Internet companies are among the leading proponents of giving South Koreans more access to Japanese youth culture, with several new Web sites offering information on Japan, including online shopping facilities and chat services.
“Interest in Japanese culture is surging, but information sources lag behind the pace,” said Jang Choong Yop, chief executive of Worldman Corp.
His firm set up the Shinzuku Web site in July to provide information on Japan. It has become among the most popular purveyors of imported pop culture, taking advantage of the fact that earlier incarnations of similar ventures were only able to provide fragmented and limited information.
Shinzuku claims to offer a comprehensive service, supplying news, and information on films, cartoons, games, fashion, TV, pop music and the latest Japanese idols. News on cultural trends is filed by “correspondents” in Tokyo’s Shinjuku and Harajuku districts.
And the aim is to make the service a two-way operation, attracting Japanese Net-surfers to access the site via their Japan-based operation, Jang said.
“Linking up operations in (South) Korea and Japan, Worldman will work to promote cultural exchanges between the two nations,” he said.
“Some people are concerned that inflows of Japanese culture will be harmful to Korean youths,” he said. “Shinzuku is based on the belief that proper information channels are needed to promote a sounder way of accepting the foreign culture.”
Indeed, many of those most vehemently opposed to the lifting of the ban on imported Japanese culture have since agreed that it has had some positive effects.

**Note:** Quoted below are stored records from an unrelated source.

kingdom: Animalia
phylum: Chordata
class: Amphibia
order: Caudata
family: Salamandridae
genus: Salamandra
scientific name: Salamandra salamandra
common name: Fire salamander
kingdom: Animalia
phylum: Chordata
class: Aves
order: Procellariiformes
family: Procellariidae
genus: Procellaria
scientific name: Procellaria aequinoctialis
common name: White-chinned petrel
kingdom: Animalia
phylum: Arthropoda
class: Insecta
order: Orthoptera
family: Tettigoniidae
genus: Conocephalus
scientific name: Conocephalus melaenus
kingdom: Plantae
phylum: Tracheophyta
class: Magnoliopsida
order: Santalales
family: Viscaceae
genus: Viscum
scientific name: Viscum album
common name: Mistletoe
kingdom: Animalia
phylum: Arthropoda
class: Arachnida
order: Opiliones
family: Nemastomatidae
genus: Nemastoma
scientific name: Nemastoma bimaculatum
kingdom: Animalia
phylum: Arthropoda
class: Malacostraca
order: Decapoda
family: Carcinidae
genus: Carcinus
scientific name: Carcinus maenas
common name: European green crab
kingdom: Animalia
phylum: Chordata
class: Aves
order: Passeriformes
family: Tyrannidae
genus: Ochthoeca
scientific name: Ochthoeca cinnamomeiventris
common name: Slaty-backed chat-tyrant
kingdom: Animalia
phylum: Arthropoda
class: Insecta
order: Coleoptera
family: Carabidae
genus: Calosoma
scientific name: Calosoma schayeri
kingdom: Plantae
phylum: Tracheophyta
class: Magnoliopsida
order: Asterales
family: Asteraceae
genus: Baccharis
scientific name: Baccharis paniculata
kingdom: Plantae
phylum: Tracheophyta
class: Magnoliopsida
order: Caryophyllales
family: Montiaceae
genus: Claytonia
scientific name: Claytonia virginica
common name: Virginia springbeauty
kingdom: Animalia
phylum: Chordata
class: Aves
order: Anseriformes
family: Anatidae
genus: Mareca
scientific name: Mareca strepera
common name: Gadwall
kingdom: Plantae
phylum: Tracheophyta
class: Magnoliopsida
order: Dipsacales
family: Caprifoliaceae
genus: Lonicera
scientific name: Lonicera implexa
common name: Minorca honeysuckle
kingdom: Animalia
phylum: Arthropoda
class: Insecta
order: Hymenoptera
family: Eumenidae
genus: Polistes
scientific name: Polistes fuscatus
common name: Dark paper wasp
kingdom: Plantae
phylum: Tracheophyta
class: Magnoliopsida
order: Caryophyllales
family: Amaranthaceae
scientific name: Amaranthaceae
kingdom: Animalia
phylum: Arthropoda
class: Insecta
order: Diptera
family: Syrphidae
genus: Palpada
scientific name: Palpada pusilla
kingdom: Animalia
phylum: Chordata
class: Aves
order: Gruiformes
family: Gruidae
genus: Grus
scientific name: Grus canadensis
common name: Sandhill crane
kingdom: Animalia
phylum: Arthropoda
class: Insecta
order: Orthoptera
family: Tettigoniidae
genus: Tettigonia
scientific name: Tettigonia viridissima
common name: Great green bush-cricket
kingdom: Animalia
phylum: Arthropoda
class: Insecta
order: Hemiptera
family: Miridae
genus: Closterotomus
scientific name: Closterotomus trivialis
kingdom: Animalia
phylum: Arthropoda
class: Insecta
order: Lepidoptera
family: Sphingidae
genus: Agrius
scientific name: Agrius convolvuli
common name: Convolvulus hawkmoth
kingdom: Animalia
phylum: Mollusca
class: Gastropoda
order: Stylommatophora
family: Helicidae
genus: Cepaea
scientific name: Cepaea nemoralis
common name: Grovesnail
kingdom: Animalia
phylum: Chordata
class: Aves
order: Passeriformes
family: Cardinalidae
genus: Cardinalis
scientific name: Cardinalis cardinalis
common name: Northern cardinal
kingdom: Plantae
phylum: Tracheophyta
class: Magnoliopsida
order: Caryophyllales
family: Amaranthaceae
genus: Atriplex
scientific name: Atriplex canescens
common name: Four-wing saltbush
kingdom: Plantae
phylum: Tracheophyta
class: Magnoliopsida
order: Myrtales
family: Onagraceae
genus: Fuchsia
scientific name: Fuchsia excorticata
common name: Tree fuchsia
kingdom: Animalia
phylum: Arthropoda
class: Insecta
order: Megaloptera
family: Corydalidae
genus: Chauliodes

“The effect of Japanese pop cultural products has been less serious than previously projected,” admitted Culture and Tourism Minister Park Jie Won. “In fact, their impact on the Korean market and culture have been highly positive.
“Imported products have so far acted as a catalyst for the development of the local culture industry, and so there was thought to be no reason to delay the further opening.”
The full liberalization of imports from Japan will, however, clearly eat into the market shares of domestic entertainers; Park’s ministry estimates that Japanese videos are likely to control 4 percent of the market, while CDs could take 3 percent.
Not huge figures in themselves, but worth approximately 25 billion won, or some 2.5 billion yen.
But the flow of entertainment has not been one-way. The South Korean blockbuster “Swiri” has been seen by more than 1 million people in Japan, and pop groups such as S.E.S. and Cherry Filter have made inroads into the Japanese music scene.
“We are going to Japan to test the waters and see if they like what we do,” said Cherry Filter vocalist Eugene Cho. “They came to us and wanted to record our music, and we are a bit different from the usual bands that try to make it over there.
“We aren’t all that excited about current Japanese music, but we welcome the Korean market being opened to the Japanese,” she said. “We think it is stupid to restrict music here, period.”